Saturday, April 13, 2013

Feminists Launch ''Topless Jihad Day'' to Protest Islamic Oppression !


A number of my female readers around the world contacted me after my March 29th posting, ''Are You Being Groped Like an Egyptian?'' telling me about a Ukrainian women's activist group named FEMEN that have instigated an international outrage over human rights abuses in Islamic countries. Their outrage was called ''International Topless Jihad Day'' and was displayed by many hundreds of their members in major European cities including Berlin, Brussels, Milan, Kiev and Paris. With their bodies painted with slogans such as, ''bare breasts against Islamism,'' the activists protested outside of mosques and Tunisian embassies in each city. (photo right)

These feminist rallies on last week are in support of a 19 year old Tunisian activist dubbed Amina Tyler who posted two pictures of herself online on Facebook last month with a slogan across her breasts that read in Arabic, ''My body belongs to me and is not the source of anyone's honor''  and the other in english, ''f**ck your morals.'' (photo below) The Femen organization published a corresponding reply, ''We're free, we're naked, it's our right, it's our body, it's our rules, and nobody can use religion, to abuse women, to oppress them.''  On Jihad Day, while outside a Paris mosque, a Muslim man kicked an activist donning a black hijad (photo left), there were dozens of Femen members chanting outside a Berlin mosque in freezing temperatures, ''We'll fight against them. And our boobs will be stronger than their stones." The reference to 'stones' is a scary and a real possibility.
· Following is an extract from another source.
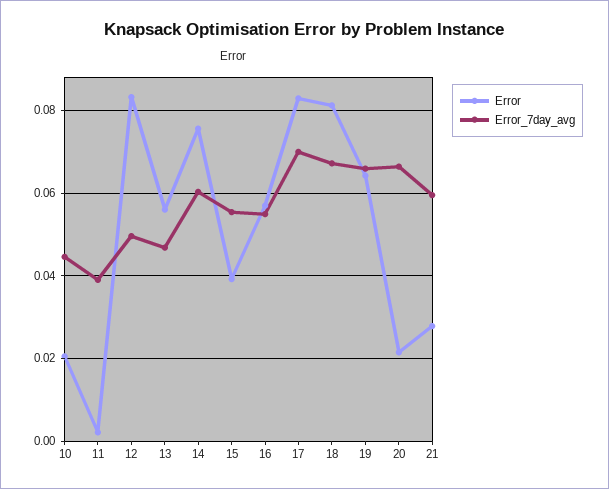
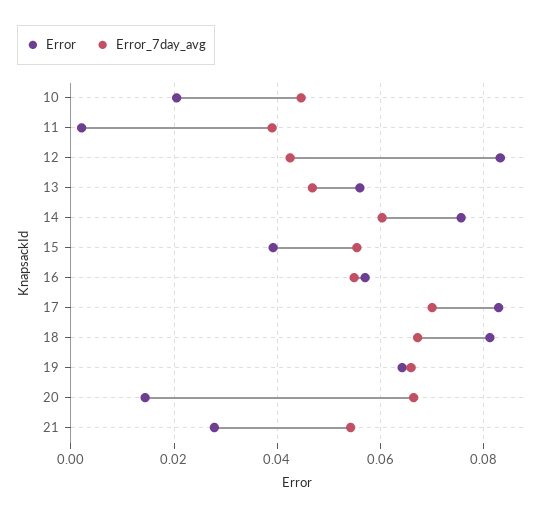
Error_7day_avg, 12: 0.05 -> 0.042
Error, 20: 0.022 -> 0.014
Error_7day_avg, 21: 0.06 -> 0.054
Tunisia, the birthplace of the Arab Spring, has, according to Human Rights Watch, ''long been viewed as the most progressive Arab country with respect to women's rights.''  Yet, in the two years since the revolution, the rise of Islamism has seen women's rights deteriorate. The ultraconservative deadshit Salafis have gained in might since 2011. The Salafi cleric Almi Adel, leader of Tunisia's Commission for the Promotion of Virtue and Prevention of Vice , called for Tyler to be punished according to sharia, with eighty lashes, but because of the severity of the act she has committed, she deserves to be stoned to death.''  He warned that her act could be contagious and give ideas to other women. Tyler is in hiding after receiving death threats and said ''I must leave Tunisia.''

In late March, Tyler told Italian journalist Federica Tourn that she believed she would be beaten or raped if Tunisian police tracked her town. She claimed that ''nothing they could do would be worse than what already happens here to women, the way women are forced to live every day. Ever since we are small they tell us to be calm, to behave submissively, to dress a certain way, everything to find a husband. We must also study to be able to marry, because young men want a woman who works.''  She added, ''Women are ready for change: We have reached the height of self-determination, we no longer meekly obey authority, neither family nor religious rules. We know what we want and we make our own decisions. The revolution promised us a more broader freedom and they have taken it away.''

The Way I See It....FEMEN deserves the support the Arab Spring got. They are giving the patriarchy and mealy-mouthed relativists....a kick up the arse! And you thought this stuff was complicated. Religious traditions, respect for cultural difference, fear of legitimating Islamophobia. You'd think twice about declaring a jihad on Islamic attitudes to women and their bodies...right?

Not Femen. At a time of tight-lipped liberal relativism when even the president of the United States is damned careful what he says about the nastiness of Islam, here are women bearing their bodies, quoting Tyler's anti-religious message......standing up for the Sisterhood. Clearly, the protest is provocative, as the above Paris mosque photo shows. Some of the media have criticised Femen's ''jihad'', arguing that it is naive to defend the rights of women in north Africa in this cheerfully secular way. But what is wrong with stating clear principle and shining the West's glare on a medieval system of female subjugation as the Arab Spring goes cold?